▸ **Work instructions**
Convert the lines from the one containing "er for pricing details." through the one containing "Product Recommendations", inclusive, into a JSON list of strings with one string per line and blank lines omitted.

▸ **Data extract**
__________________________________________________

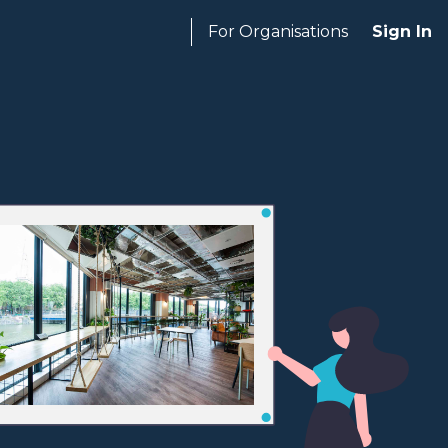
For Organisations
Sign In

__________________________________________________

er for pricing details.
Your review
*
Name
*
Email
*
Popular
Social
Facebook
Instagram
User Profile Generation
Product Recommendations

__________________________________________________

▸ **Answer section**
[
  "er for pricing details.",
  "Your review",
  "*",
  "Name",
  "*",
  "Email",
  "*",
  "Popular",
  "Social",
  "Facebook",
  "Instagram",
  "User Profile Generation",
  "Product Recommendations"
]